Struijk looks like the long-term answer as a left-leaning central defender but for now he is playing at left-back, primarily because Leeds have no one they are more willing to rely on there (albeit with the intention to recruit next month). Llorente is younger than Cooper but Cooper consistently gets the nod when he is fit, the older campaigner Marsch likes to pair with Koch. One of the problems for Cooper this season is that fitness has not been his friend.

It was kinder to him last night, a minor calf strain easing in time for him to make the visit of Manchester City to Elland Road. A cynic might have said that there was a blessing to be found in avoiding a night on the tail of Erling Haaland but Cooper’s Premier League career began with a chasing from Fernando Torres and he is not prone to dodging tussles. He partnered Koch and Struijk kept his place out wide, a line of the players Leeds have been committed to for a while. The club’s recent decisions feel like their way of saying that the collection of players at the back is, give or take, not something they want to deviate from drastically.

As Marsch said beforehand, there is every need to be both competent and lucky with Haaland. It is possible to do the right things against him, make the right calls and get done regardless on the basis that he does all of that at a higher level than most of the players he is stalking. There was the risk, too, that eyes pinned themselves to Haaland while fires broke out elsewhere on the pitch but there Haaland was after 40 seconds, sprinting onto Nathan Ake’s pass and almost finishing with a lob which Illan Meslier’s left hand stifled before Struijk cleared from a few yards out.

Pace hurts this Leeds defence and City had it in spades. Meslier, recovered from glandular fever, stood between them and the first goal with repeated saves. Jack Grealish seemed incapable of finishing from any distance. Leeds covered endless amounts of ground, compelled to grind off the ball, but their care with the little possession they had was sorely lacking and in the first minute of first-half injury-time, Pep Guardiola’s side went end to end, stringing the passes together and swarming the box so that Rodri was on hand to score after Riyad Mahrez’s shot was saved.
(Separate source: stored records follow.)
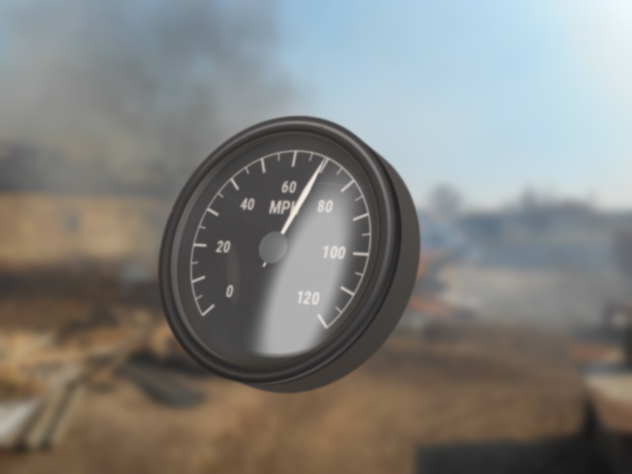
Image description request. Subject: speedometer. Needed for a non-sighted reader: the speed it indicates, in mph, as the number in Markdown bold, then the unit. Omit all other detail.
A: **70** mph
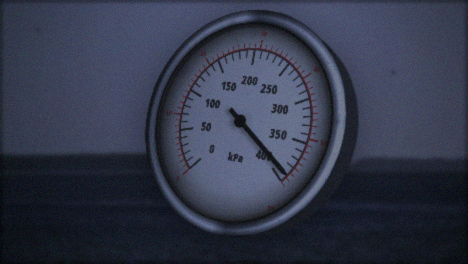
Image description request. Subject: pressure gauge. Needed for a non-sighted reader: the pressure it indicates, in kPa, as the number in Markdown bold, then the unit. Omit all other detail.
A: **390** kPa
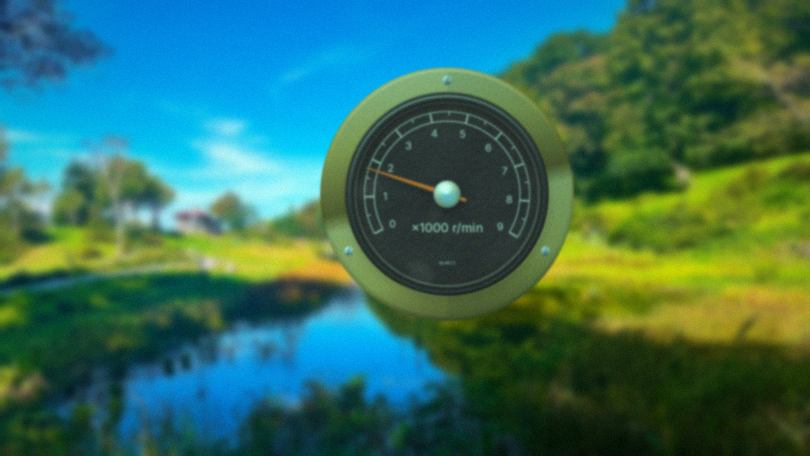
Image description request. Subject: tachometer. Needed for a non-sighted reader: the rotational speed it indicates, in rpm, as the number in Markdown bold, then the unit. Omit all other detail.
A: **1750** rpm
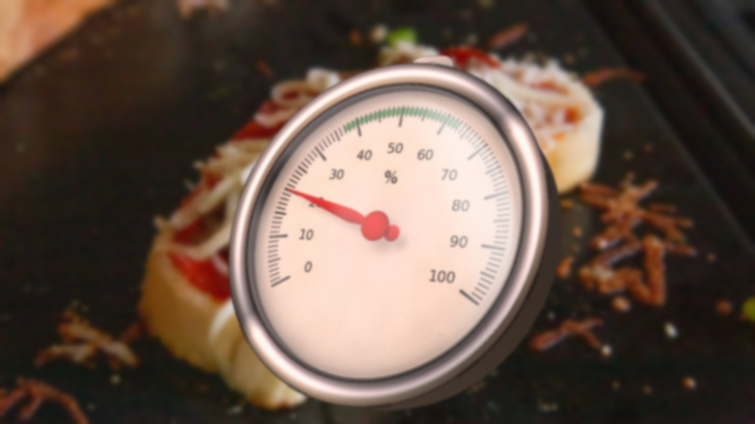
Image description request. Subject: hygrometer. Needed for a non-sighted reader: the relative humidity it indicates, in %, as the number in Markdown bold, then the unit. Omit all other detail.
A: **20** %
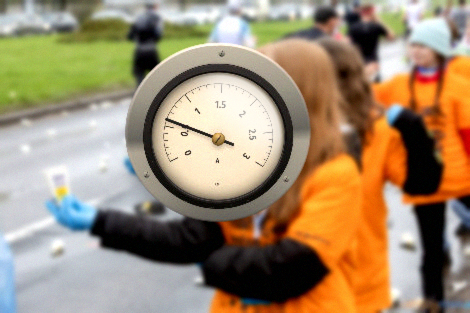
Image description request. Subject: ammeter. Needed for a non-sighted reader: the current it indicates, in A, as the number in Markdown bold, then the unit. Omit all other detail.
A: **0.6** A
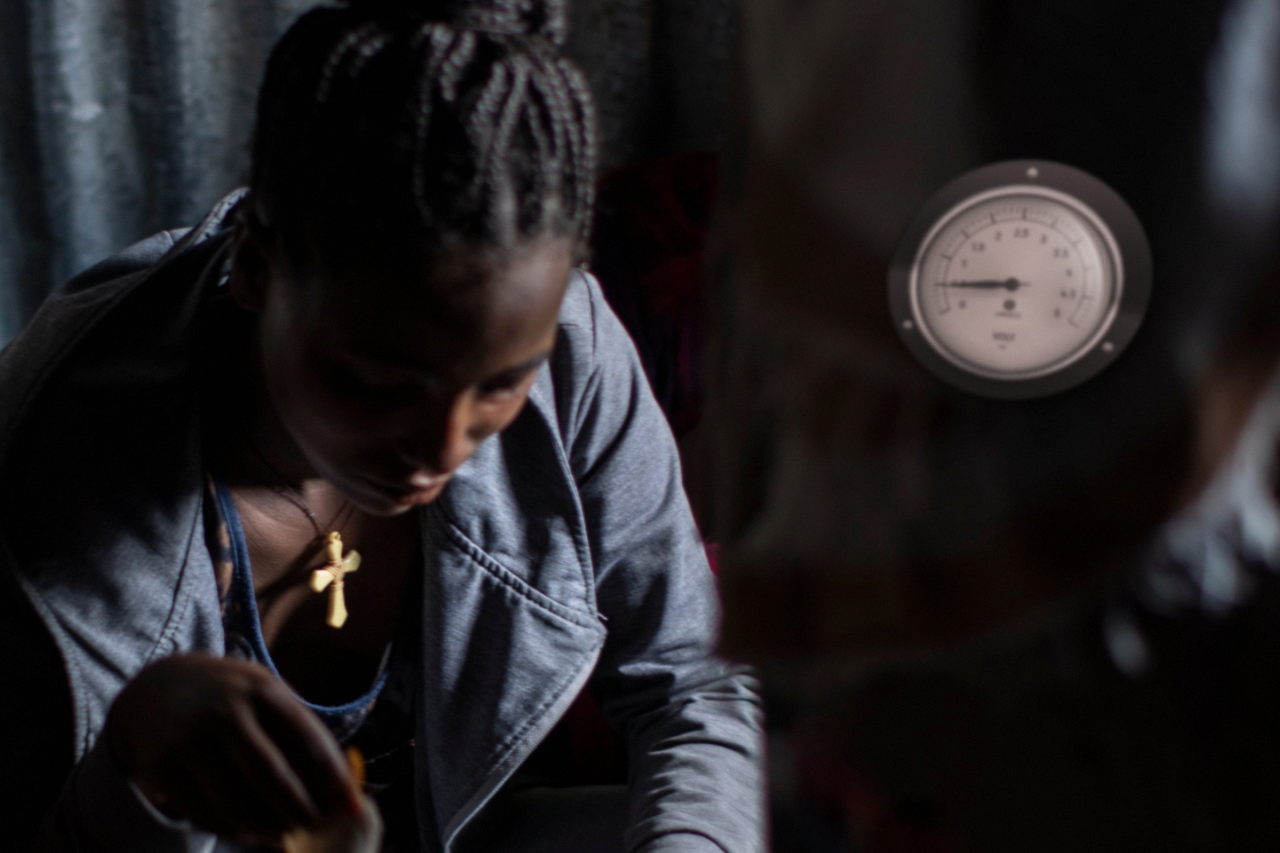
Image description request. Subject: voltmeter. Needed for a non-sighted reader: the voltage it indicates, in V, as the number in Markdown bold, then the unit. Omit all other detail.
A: **0.5** V
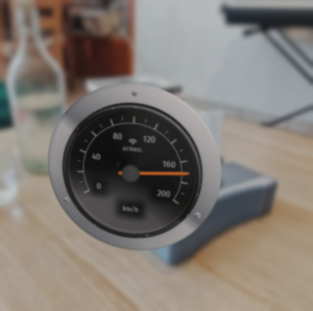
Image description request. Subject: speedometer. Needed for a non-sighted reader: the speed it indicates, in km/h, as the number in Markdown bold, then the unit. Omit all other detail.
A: **170** km/h
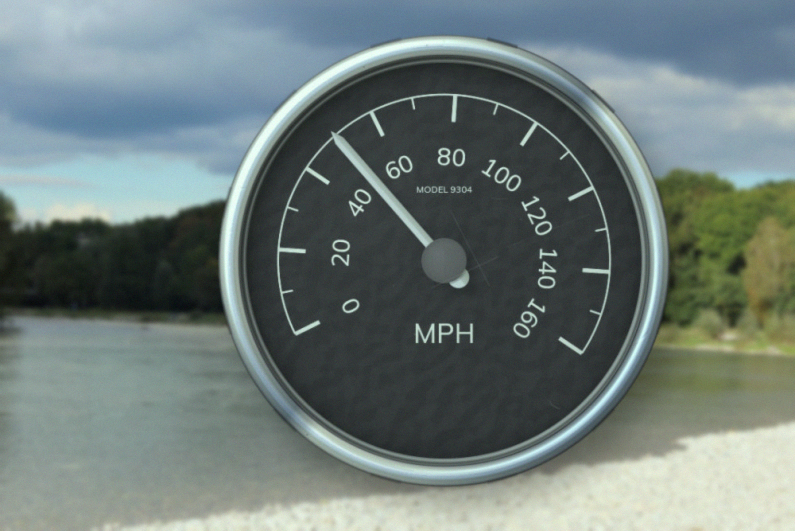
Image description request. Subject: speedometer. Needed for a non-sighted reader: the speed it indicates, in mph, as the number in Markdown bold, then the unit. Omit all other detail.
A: **50** mph
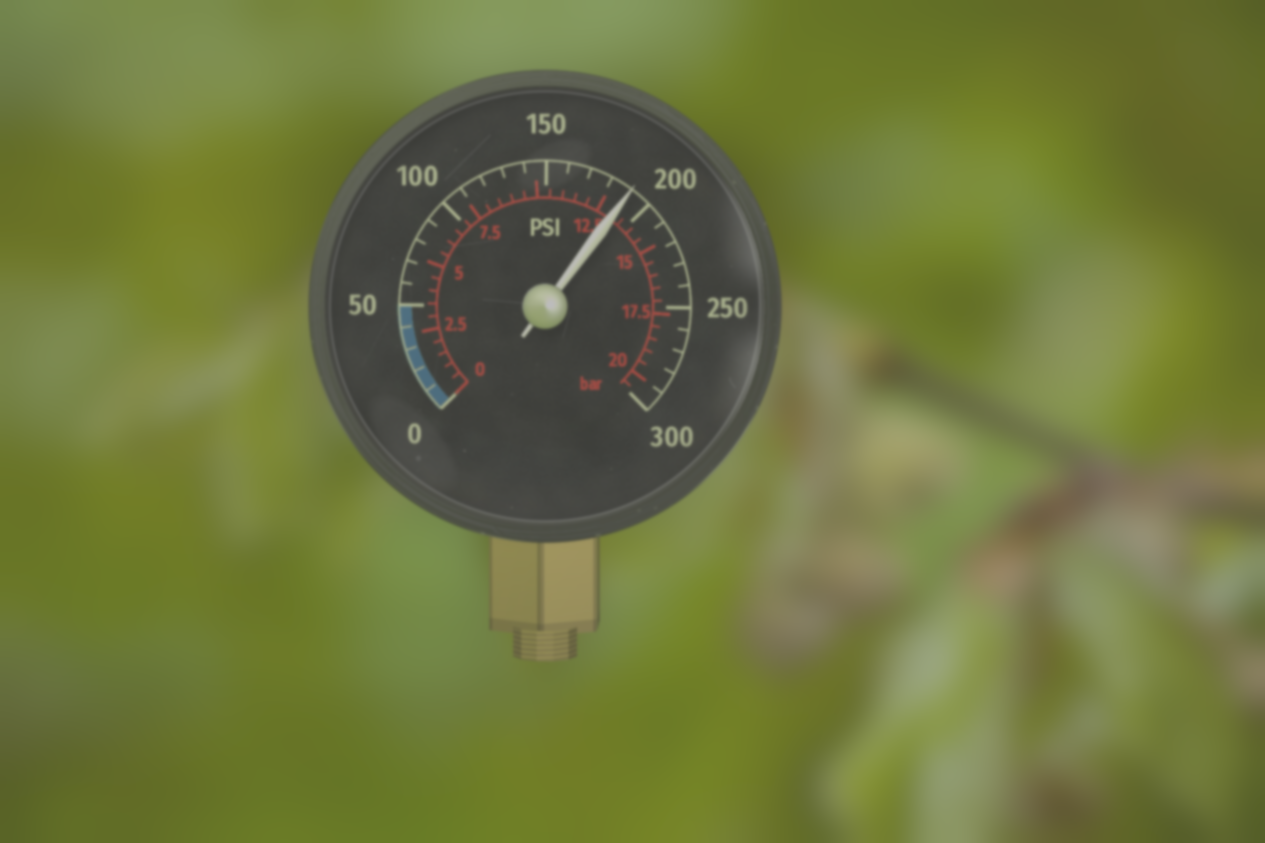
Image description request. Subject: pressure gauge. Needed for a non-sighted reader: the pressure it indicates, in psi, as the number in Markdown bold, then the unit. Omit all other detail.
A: **190** psi
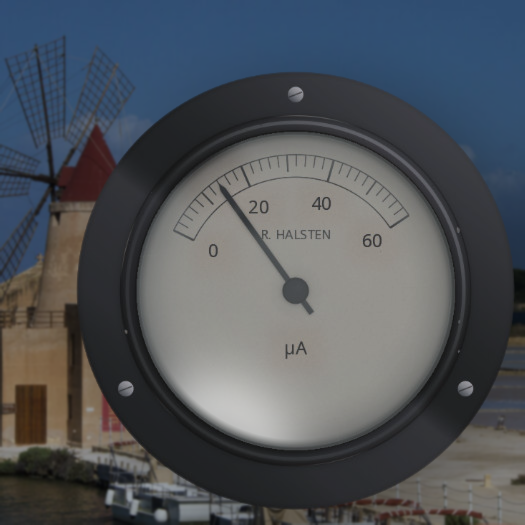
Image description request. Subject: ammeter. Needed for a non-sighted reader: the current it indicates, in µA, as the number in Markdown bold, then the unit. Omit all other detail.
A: **14** µA
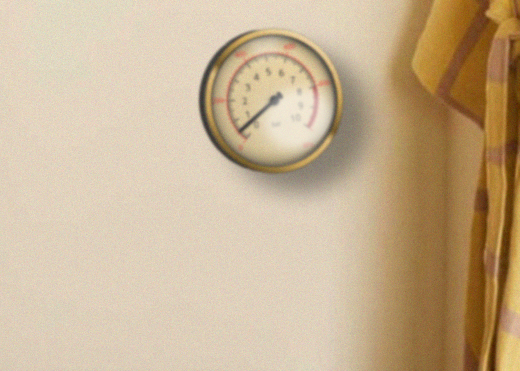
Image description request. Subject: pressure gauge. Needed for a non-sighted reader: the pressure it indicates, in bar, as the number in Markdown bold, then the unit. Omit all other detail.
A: **0.5** bar
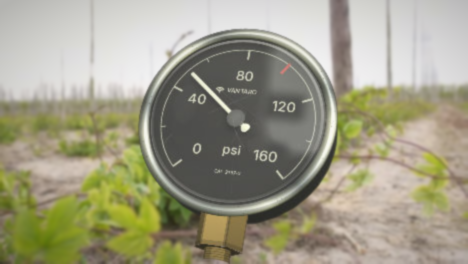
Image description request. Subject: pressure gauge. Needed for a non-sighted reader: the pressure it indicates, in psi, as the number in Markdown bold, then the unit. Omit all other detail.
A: **50** psi
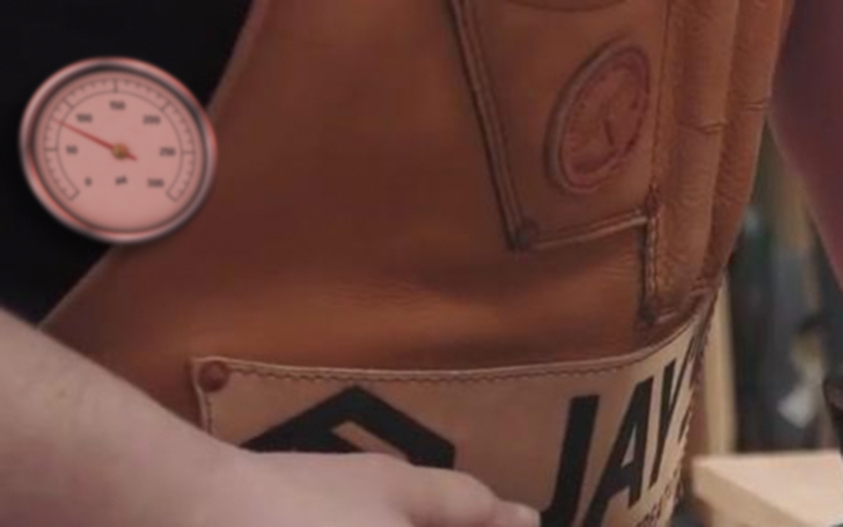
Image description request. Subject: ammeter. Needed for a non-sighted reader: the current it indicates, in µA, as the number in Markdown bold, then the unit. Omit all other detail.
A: **80** µA
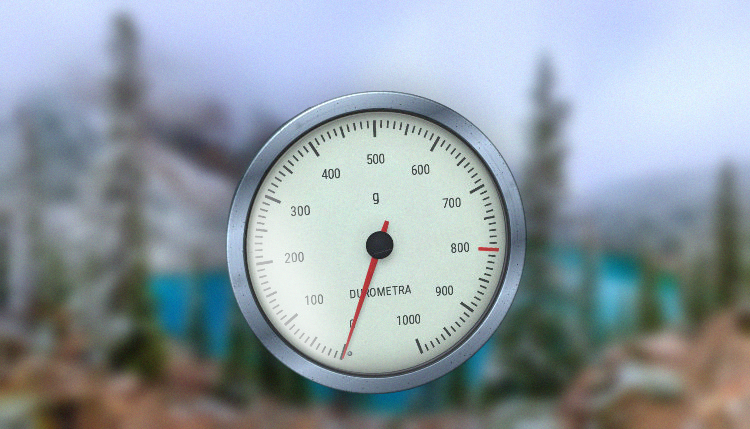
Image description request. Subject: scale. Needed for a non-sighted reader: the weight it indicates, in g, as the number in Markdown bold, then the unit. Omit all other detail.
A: **0** g
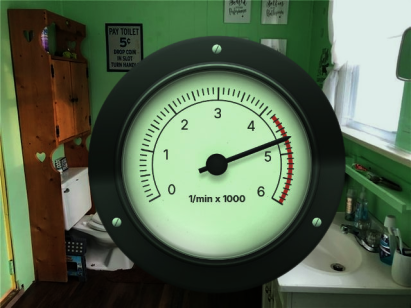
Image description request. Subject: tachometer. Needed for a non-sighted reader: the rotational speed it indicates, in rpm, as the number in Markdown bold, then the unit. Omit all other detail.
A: **4700** rpm
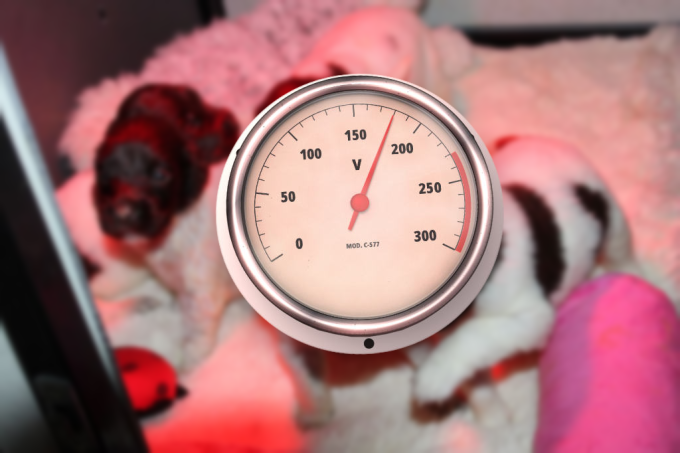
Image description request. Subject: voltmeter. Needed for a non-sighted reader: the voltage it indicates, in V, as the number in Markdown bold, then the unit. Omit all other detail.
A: **180** V
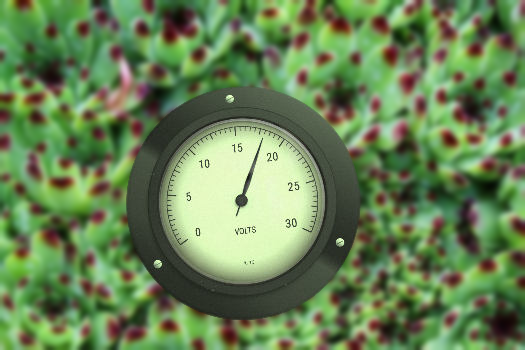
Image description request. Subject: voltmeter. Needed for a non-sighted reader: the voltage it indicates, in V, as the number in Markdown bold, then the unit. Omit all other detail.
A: **18** V
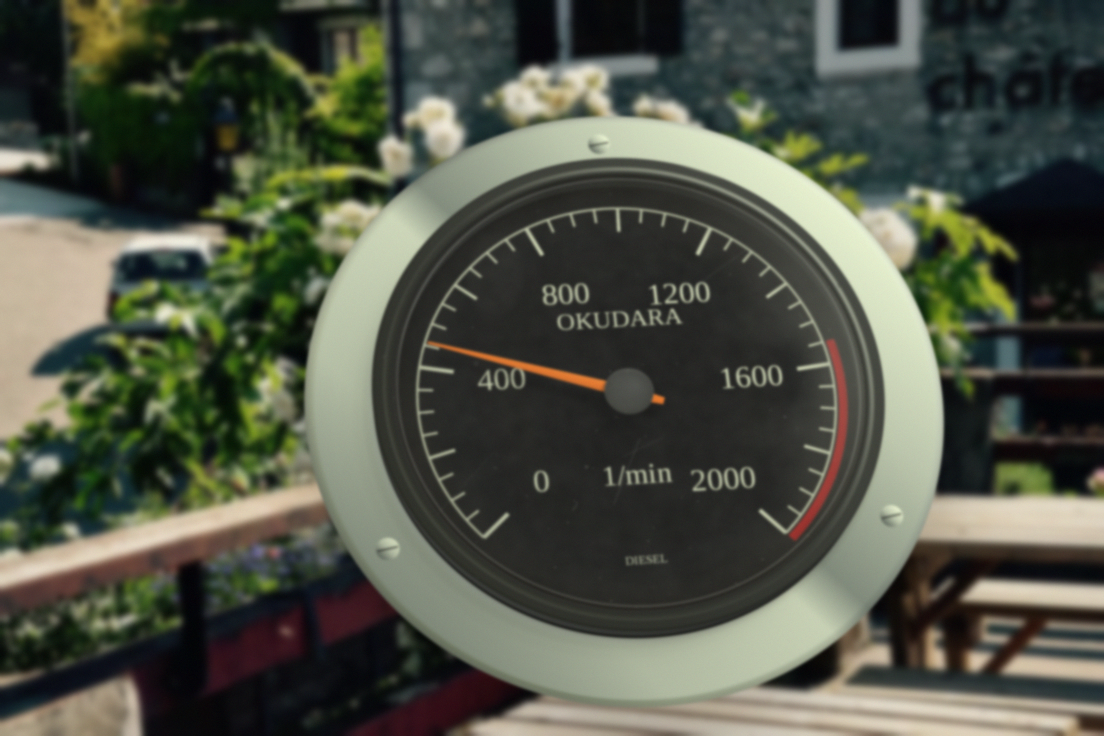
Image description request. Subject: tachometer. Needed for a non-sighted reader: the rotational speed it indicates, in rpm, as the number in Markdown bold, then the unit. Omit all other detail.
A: **450** rpm
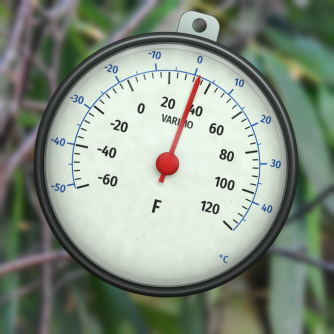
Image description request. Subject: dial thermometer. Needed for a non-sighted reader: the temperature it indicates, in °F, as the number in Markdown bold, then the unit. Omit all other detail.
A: **34** °F
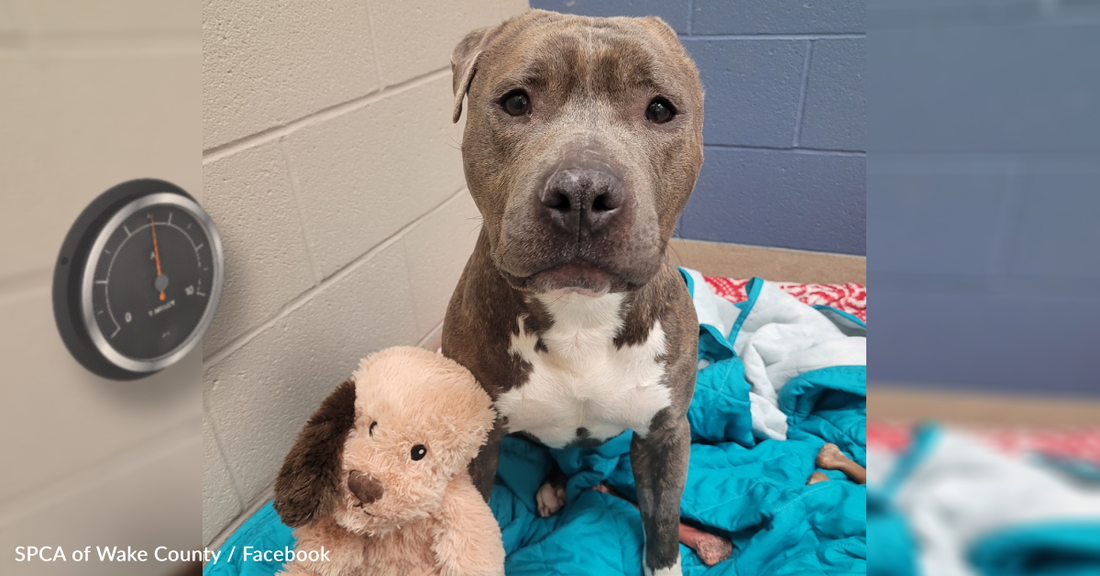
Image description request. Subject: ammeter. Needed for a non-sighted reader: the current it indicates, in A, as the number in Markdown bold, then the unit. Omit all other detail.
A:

This last ditch was one too many.

One-nil became 2-0 when Cooper tried a pass which caught Koch on his heels with Grealish homing in on him and in an instant, Grealish was laying on a tap-in for Haaland, as easy a goal as the Premier League will give the Norwegian. Haaland enhanced his Elland Road credentials by avoiding a celebration but he had the comfort of knowing the game was as good as done before he stuck away his second of the night and City’s third on 66 mins.

Cooper’s night was done soon after, making way for Llorente, and somehow on an evening when City should have been feet up and cruising, Leeds made them work by pulling one goal back through Struijk and almost snatching another through Joe Gelhardt. It made City think but only briefly and the reception for Haaland at full-time — as warm as a player who has never turned out in white can ever have had from the crowd at Elland Road — was an admission of the fact that the margins were wide, not least in City’s tally of 21 shots.

These are not the games that will matter for Leeds or games on which to ruthlessly judge centre-backs but nor can they ignore the trend of concessions giving them too much to do.